#### Data for this task ####

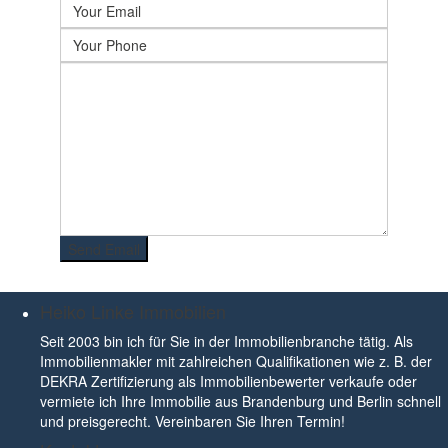
Heiko Linke Immobilien
Seit 2003 bin ich für Sie in der Immobilienbranche tätig. Als
Immobilienmakler mit zahlreichen Qualifikationen wie z. B. der
DEKRA Zertifizierung als Immobilienbewerter verkaufe oder
vermiete ich Ihre Immobilie aus Brandenburg und Berlin schnell
und preisgerecht. Vereinbaren Sie Ihren Termin!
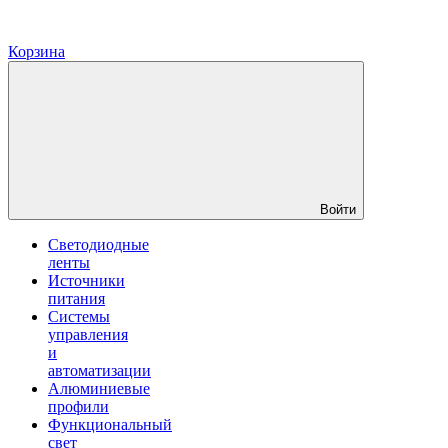
Корзина
Войти
Светодиодные
ленты
Источники
питания
Системы
управления
и
автоматизации
Алюминиевые
профили
Функциональный
свет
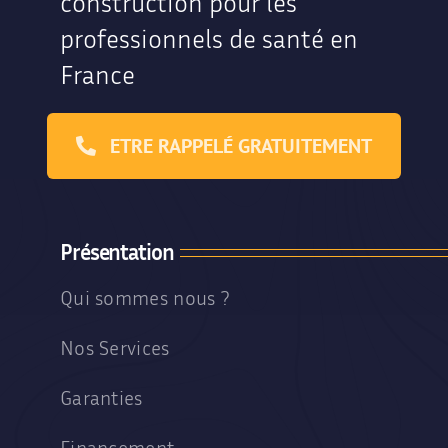
construction pour les
professionnels de santé en
France
ETRE RAPPELÉ GRATUITEMENT
Présentation
Qui sommes nous ?
Nos Services
Garanties
Financement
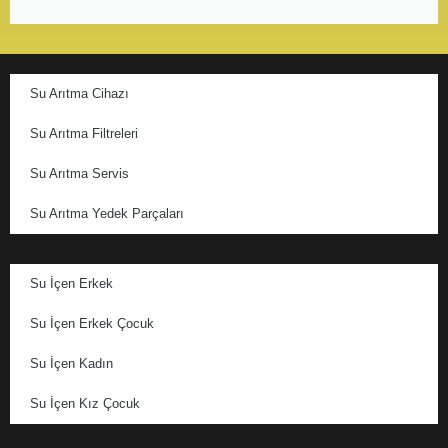
Su Arıtma Cihazı
Su Arıtma Filtreleri
Su Arıtma Servis
Su Arıtma Yedek Parçaları
Su İçen Erkek
Su İçen Erkek Çocuk
Su İçen Kadın
Su İçen Kız Çocuk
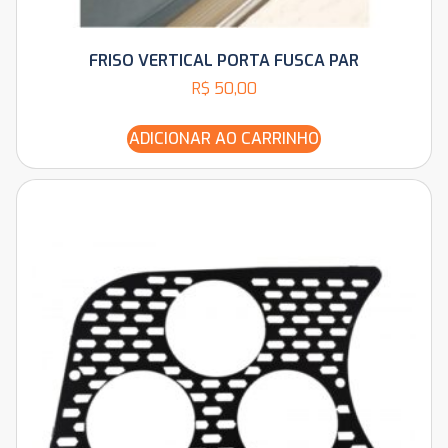
FRISO VERTICAL PORTA FUSCA PAR
R$
50,00
ADICIONAR AO CARRINHO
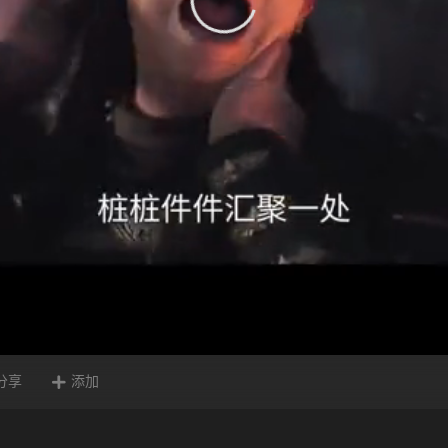
分享
添加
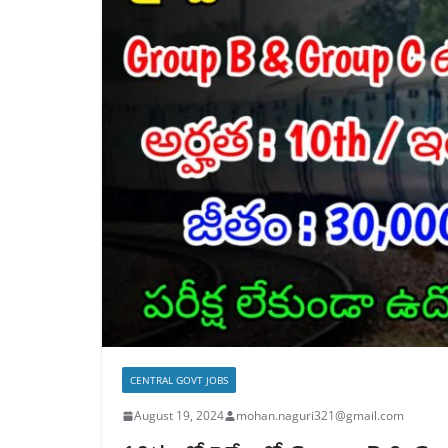
CENTRAL GOVT JOBS
August 19, 2024
mohan.naguri321@gmail.com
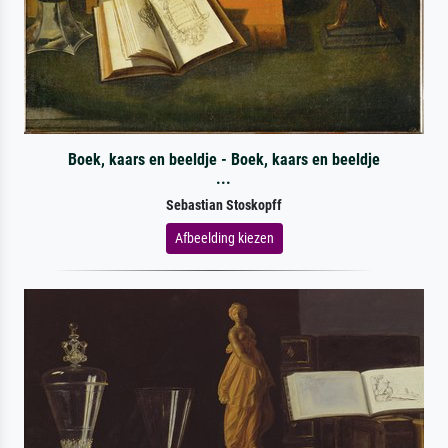
Boek, kaars en beeldje - Boek, kaars en beeldje
...
Sebastian Stoskopff
Afbeelding kiezen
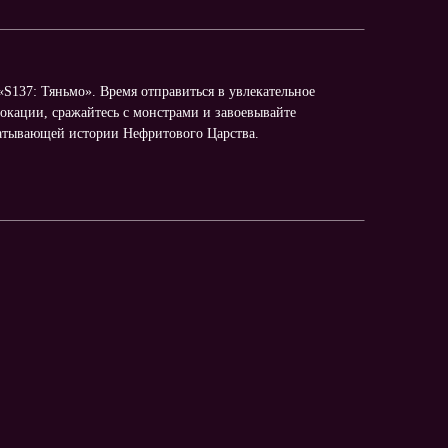
S137: Тяньмо». Время отправиться в увлекательное
окации, сражайтесь с монстрами и завоевывайте
ватывающей истории Нефритового Царства.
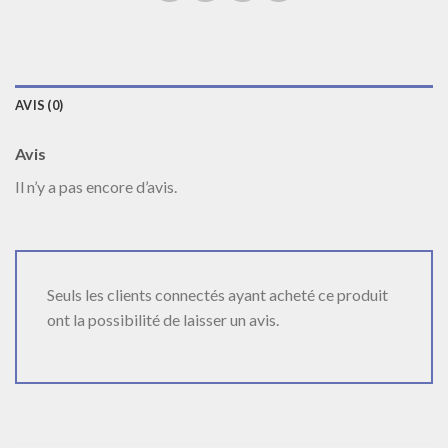
AVIS (0)
Avis
Il n’y a pas encore d’avis.
Seuls les clients connectés ayant acheté ce produit
ont la possibilité de laisser un avis.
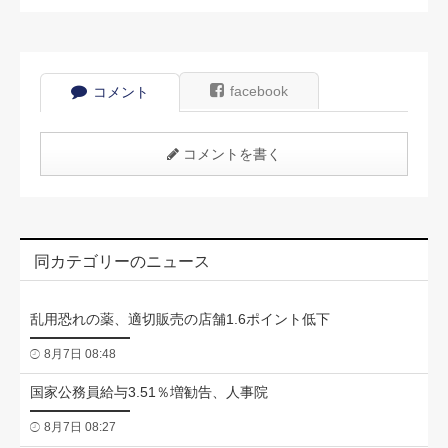
facebook
コメント
コメントを書く
同カテゴリーのニュース
乱用恐れの薬、適切販売の店舗1.6ポイント低下
8月7日 08:48
国家公務員給与3.51％増勧告、人事院
8月7日 08:27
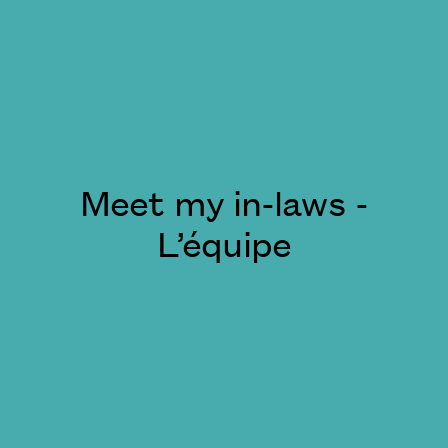
Meet my in-laws -
L’équipe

####

* _Required work_
The preceding entries are to be written out again exactly, with the pictures removed.

* _The completed task_
Heiko Linke Immobilien
Seit 2003 bin ich für Sie in der Immobilienbranche tätig. Als
Immobilienmakler mit zahlreichen Qualifikationen wie z. B. der
DEKRA Zertifizierung als Immobilienbewerter verkaufe oder
vermiete ich Ihre Immobilie aus Brandenburg und Berlin schnell
und preisgerecht. Vereinbaren Sie Ihren Termin!
Корзина
Войти
Светодиодные
ленты
Источники
питания
Системы
управления
и
автоматизации
Алюминиевые
профили
Функциональный
свет
construction pour les
professionnels de santé en
France
ETRE RAPPELÉ GRATUITEMENT
Présentation
Qui sommes nous ?
Nos Services
Garanties
Financement
Su Arıtma Cihazı
Su Arıtma Filtreleri
Su Arıtma Servis
Su Arıtma Yedek Parçaları
Su İçen Erkek
Su İçen Erkek Çocuk
Su İçen Kadın
Su İçen Kız Çocuk
FRISO VERTICAL PORTA FUSCA PAR
R$
50,00
ADICIONAR AO CARRINHO
分享
添加
CENTRAL GOVT JOBS
August 19, 2024
mohan.naguri321@gmail.com
Boek, kaars en beeldje - Boek, kaars en beeldje
...
Sebastian Stoskopff
Afbeelding kiezen
S137: Тяньмо». Время отправиться в увлекательное
окации, сражайтесь с монстрами и завоевывайте
ватывающей истории Нефритового Царства.
AVIS (0)
Avis
Il n’y a pas encore d’avis.
Seuls les clients connectés ayant acheté ce produit
ont la possibilité de laisser un avis.
facebook
コメント
コメントを書く
同カテゴリーのニュース
乱用恐れの薬、適切販売の店舗1.6ポイント低下
8月7日 08:48
国家公務員給与3.51％増勧告、人事院
8月7日 08:27
Meet my in-laws -
L’équipe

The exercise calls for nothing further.